Who is your LSD provider? Great stuff, apparently. You are at best a basement home economist who is badly trippin'... Paraphrasing: "we had some horrific past four years at the top of the Fed and treasury but now things are great because those dudes are really cool now. And the government issues debt and can reduce the debt but it can actually never do that and hey, we don't need to worry about the issued debt that is spiraling out of control. Anyway the government can't repay. Just worry about the cool dudes at the top of the treasury and fed"
Actually I am just a humble student of economics. My mentor is a well known, in his field, Rutgers - Harvard trained economist, and he says I am his best student. But I know it is just in jest. I hope you'll find that comforting. I'd be interested in your own take , since you do have opinions, on where the economy is headed. (Your paraphrasing could be improved.)

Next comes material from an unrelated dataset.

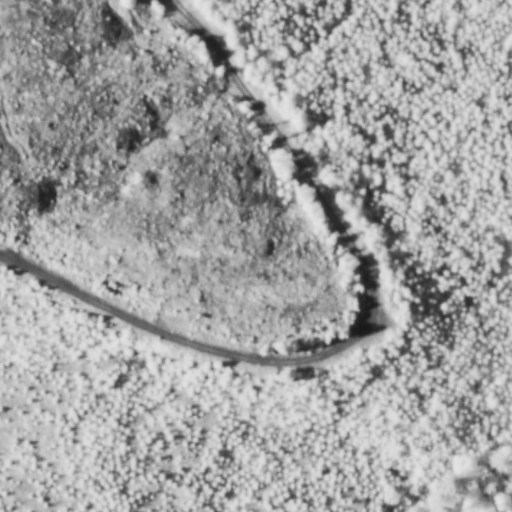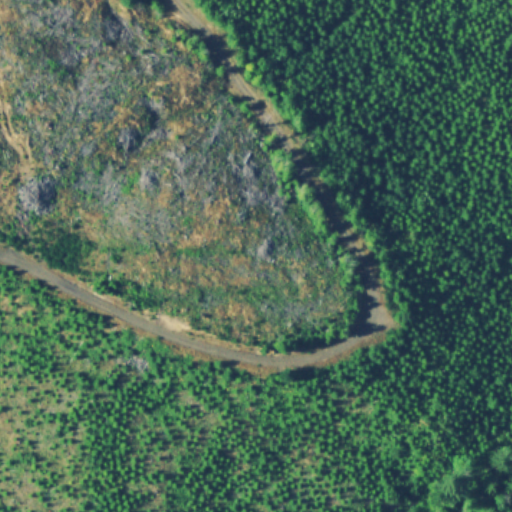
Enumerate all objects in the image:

It's really simple. Where does inflation take the economy, that is the question that should be asked. History has taught us that the bill of lavish government spending and a Fed that is trying to catch up will always have to be paid. A Fed that is behind the curve, which they generally are, can keep fed funds and hence all benchmark rates out of whack for a longer period of time. In the end, inflation, bond yields, and benchmark rates are all linked of course. But there is no hard formula that forces a direct BP for BP relationship. Fact is that inflation is slowly creeping up. What we all ought to focus on is how inflation will move forward. All else follows from that. And that is how all large funds, such as Odey Asset Management, position their investments. 5.3% in 10 year yields is not a magic number at all. What does matter however, is how the Fed is positioned and how much debt the government is issuing in a situation where 10 year yields exhibit such levels. Like with everything in trading and investing, the market generally has a lot deeper pockets than anyone who dares to bet against it. Hence timing is generally the hardest part, not forecasting direction. Many not so wise market operators got a taste of that when they repeatedly attempted to bet against JGBs throughout the past 1 or 1.5 decades. I also heard of several very large funds who thought it to be wise to lock in 10% in the 30 year but were subsequently forced out of the trade because it headed up to almost 14 or 15% (would need to check the exact levels) in 1981/82.
Thank you. There is absolutely nothing to disagree with here! Nor is there anything in the least inconsistent with what I have posted. It is refreshing to have you respond in substance. Check back with me in 18 months, and lets see whether I'm right about the effect of tremendous goosing of our economy with demand side stimulus. Hold onto your hat!
Debt is an issue but it's not so big an issue that it can't be solved with some unpopular political decisions.